Apple's Airdrop App Being Used For Smartphone Sex Crimes


Apple's Airdrop App Being Used For Smartphone Sex Crimes

Perverts have taken to using Apple Inc.’s Airdrop feature to flash themselves on unsuspecting victims’ smartphones. British police report they are investigating several cases where rail commuters received indecent images on their phones as they traveled to and from work on busy commuter trains.

Gill Murray, of the British Transport Police (BTP), said that while cyberflashing was new it was still a crime and she urged victims to report all incidents to police.

One victim, Ms Crighton-Smith, told police she was cyber flashed while travelling to work on a train in south London.

"I had Airdrop switched on because I had been using it previously to send photos to another iPhone user - and a picture appeared on the screen of a man's penis, which I was quite shocked by. So, I declined the image, instinctively, and another image appeared, at which point I realized someone nearby must be sending them, and that concerned me. I felt violated, it was a very unpleasant thing to have forced upon my screen," she said

Airdrop is an app specific to Apple’s Mac and iOS devices. It uses wi-fi and Bluetooth to transfer items to other devices like iPhones. The app has default settings for "contacts only" but settings can be changed to "everyone", meaning anyone in range can send to users of the app.

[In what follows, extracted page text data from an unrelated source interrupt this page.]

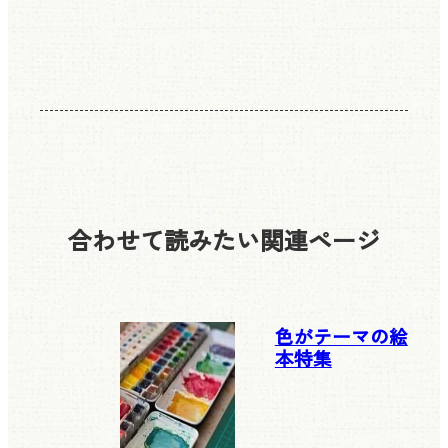
合わせて読みたい
関連ページ
色がテーマの絵
本特集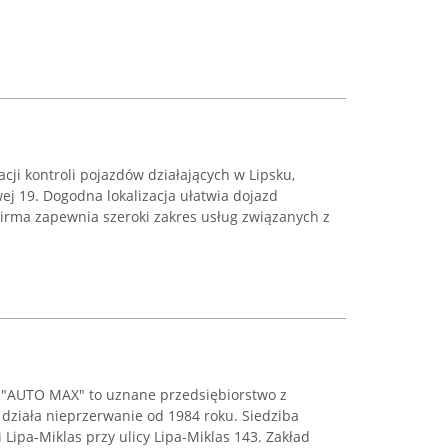
acji kontroli pojazdów działających w Lipsku,
ej 19. Dogodna lokalizacja ułatwia dojazd
rma zapewnia szeroki zakres usług związanych z
 "AUTO MAX" to uznane przedsiębiorstwo z
 działa nieprzerwanie od 1984 roku. Siedziba
 Lipa-Miklas przy ulicy Lipa-Miklas 143. Zakład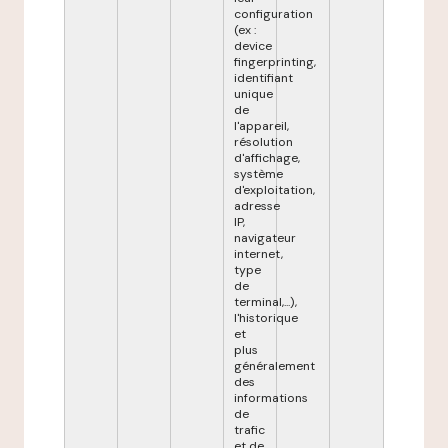
configuration
(ex :
device
fingerprinting,
identifiant
unique
de
l'appareil,
résolution
d'affichage,
système
d'exploitation,
adresse
IP,
navigateur
internet,
type
de
terminal,...),
l'historique
et
plus
généralement
des
informations
de
trafic
et de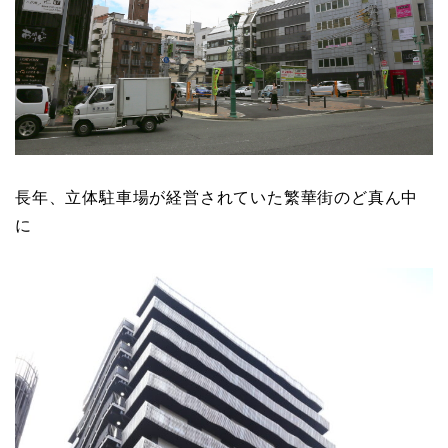
長年、立体駐車場が経営されていた繁華街のど真ん中
に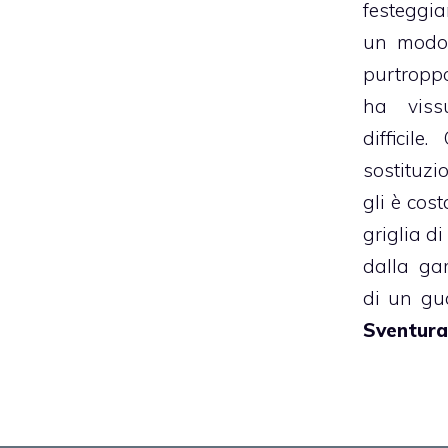
festeggia
un modo 
purtropp
ha viss
difficil
sostituzi
gli è cost
griglia di 
dalla ga
di un gua
Sventura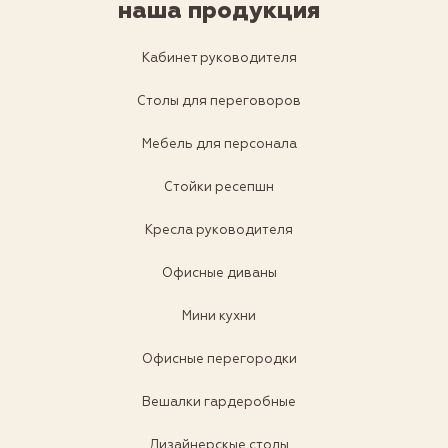
наша продукция
Кабинет руководителя
Столы для переговоров
Мебель для персонала
Стойки ресепшн
Кресла руководителя
Офисные диваны
Мини кухни
Офисные перегородки
Вешалки гардеробные
Дизайнерскые столы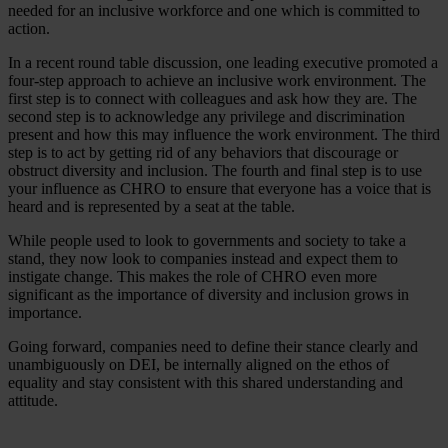
needed for an inclusive workforce and one which is committed to
action.
In a recent round table discussion, one leading executive promoted a
four-step approach to achieve an inclusive work environment. The
first step is to connect with colleagues and ask how they are. The
second step is to acknowledge any privilege and discrimination
present and how this may influence the work environment. The third
step is to act by getting rid of any behaviors that discourage or
obstruct diversity and inclusion. The fourth and final step is to use
your influence as CHRO to ensure that everyone has a voice that is
heard and is represented by a seat at the table.
While people used to look to governments and society to take a
stand, they now look to companies instead and expect them to
instigate change. This makes the role of CHRO even more
significant as the importance of diversity and inclusion grows in
importance.
Going forward, companies need to define their stance clearly and
unambiguously on DEI, be internally aligned on the ethos of
equality and stay consistent with this shared understanding and
attitude.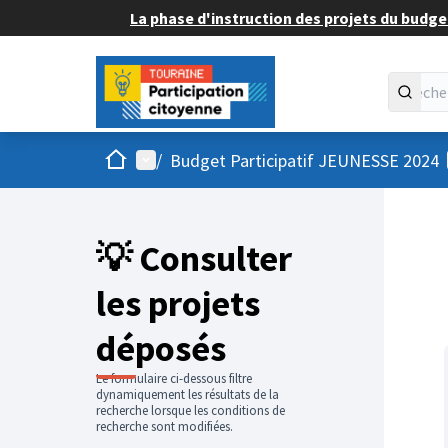
La phase d'instruction des projets du budget
Accueil
Menu principal
/
Budget Participatif JEUNESSE 2024
💡 Consulter
les projets
déposés
Le formulaire ci-dessous filtre
dynamiquement les résultats de la
recherche lorsque les conditions de
recherche sont modifiées.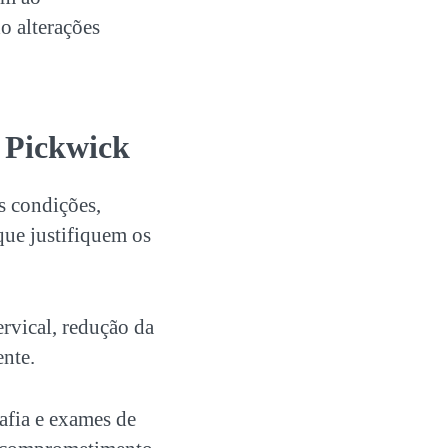
o alterações
 Pickwick
s condições,
que justifiquem os
rvical, redução da
ente.
afia e exames de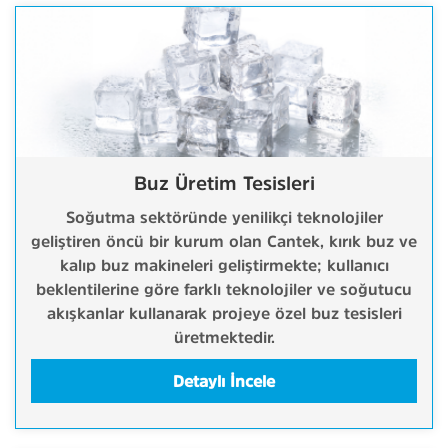
Buz Üretim Tesisleri
Soğutma sektöründe yenilikçi teknolojiler
geliştiren öncü bir kurum olan Cantek, kırık buz ve
kalıp buz makineleri geliştirmekte; kullanıcı
beklentilerine göre farklı teknolojiler ve soğutucu
akışkanlar kullanarak projeye özel buz tesisleri
üretmektedir.
Detaylı İncele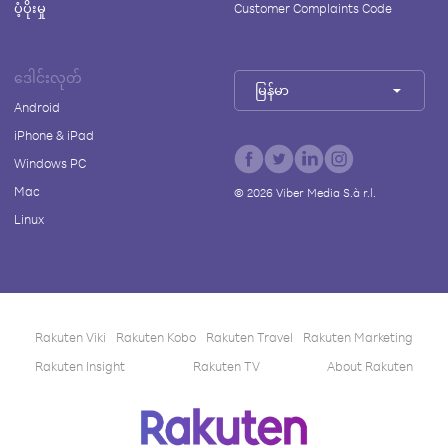
ပံ့ပိုးမှု
Customer Complaints Code
ဒေါင်းလုတ်
မြန်မာ
Android
iPhone & iPad
Windows PC
Mac
©
2026
Viber Media S.à r.l.
Linux
Rakuten Viki
Rakuten Kobo
Rakuten Travel
Rakuten Marketing
Rakuten Insight
Rakuten TV
About Rakuten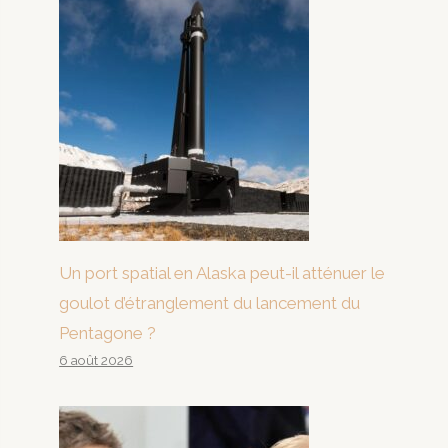
Un port spatial en Alaska peut-il atténuer le
goulot d’étranglement du lancement du
Pentagone ?
6 août 2026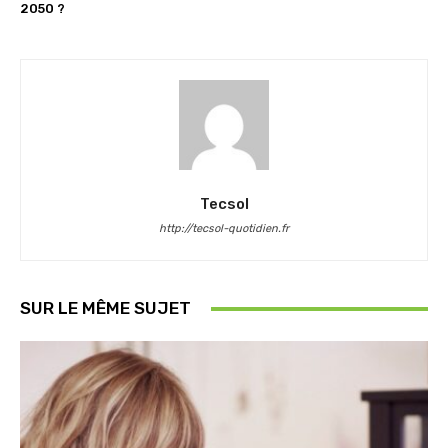
2050 ?
Tecsol
http://tecsol-quotidien.fr
SUR LE MÊME SUJET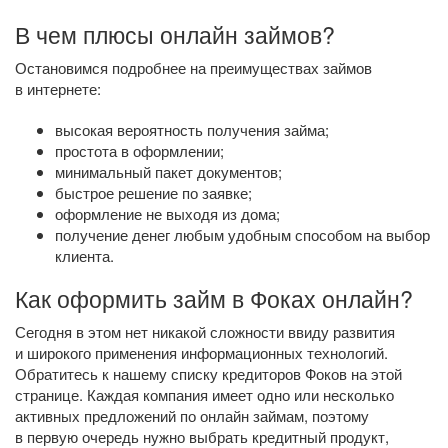
В чем плюсы онлайн займов?
Остановимся подробнее на преимуществах займов
в интернете:
высокая вероятность получения займа;
простота в оформлении;
минимальный пакет документов;
быстрое решение по заявке;
оформление не выходя из дома;
получение денег любым удобным способом на выбор
клиента.
Как оформить займ в Фоках онлайн?
Сегодня в этом нет никакой сложности ввиду развития
и широкого применения информационных технологий.
Обратитесь к нашему списку кредиторов Фоков на этой
странице. Каждая компания имеет одно или несколько
активных предложений по онлайн займам, поэтому
в первую очередь нужно выбрать кредитный продукт,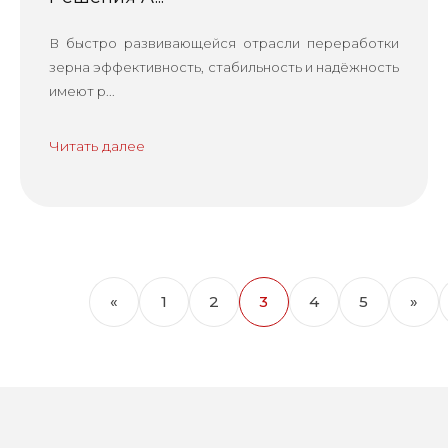
В быстро развивающейся отрасли переработки
зерна эффективность, стабильность и надёжность
имеют р...
Читать далее
«
1
2
3
4
5
»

"I was also worried about who else might have been a recipient, it might have been a child, someone more vulnerable than me. My name on Airdrop says Lorraine so they knew they were sending it to a woman. The images were of a sexual nature and it was distressing."

Ms Crighton-Smith immediately used the same phone she had been flashed on to call the British Transport Police as she was worried about the perpetrator's motives.

"What's the next stage from sending a naked photograph to a stranger, what happens next, was he getting any sort of gratification from it?" she asked.

Although investigating the incidents Supt Gill Murray said because Ms Crighton-Smith had not "accepted" the penis photos, police had no technological evidence to work on.

Supt Murray said the police had dealt with similar cases involving Bluetooth but the Airdrops incidents are "new to us".

"Receiving an indecent image from someone you don't know must be very distressing and something we would take very serious --- our advice would be to remain calm, retain the image and report the matter to police as soon as possible," she said.

"We have a dedicated Cyber Crime Unit who can analyse mobile phones and track data transfers back to suspects' devices. By linking this to physical evidence, such as CCTV footage or witness statements, we can catch offenders and bring them to justice through the courts."

Cybersecurity consultant Ken Munro of Pentest Partners said "This means that typically in a train carriage, or tube carriage, you can see other devices.That's what's happened in this particular case, someone has enabled everyone and then hasn't then set it back. As a result anyone within wi-fi or Bluetooth range can send something to you that's quite horrible."

Munro said Apple could help by making Airdrop return to the "contacts only" default setting if it had not been used for a specified amount of time.

Apple has declined to comment as of yet.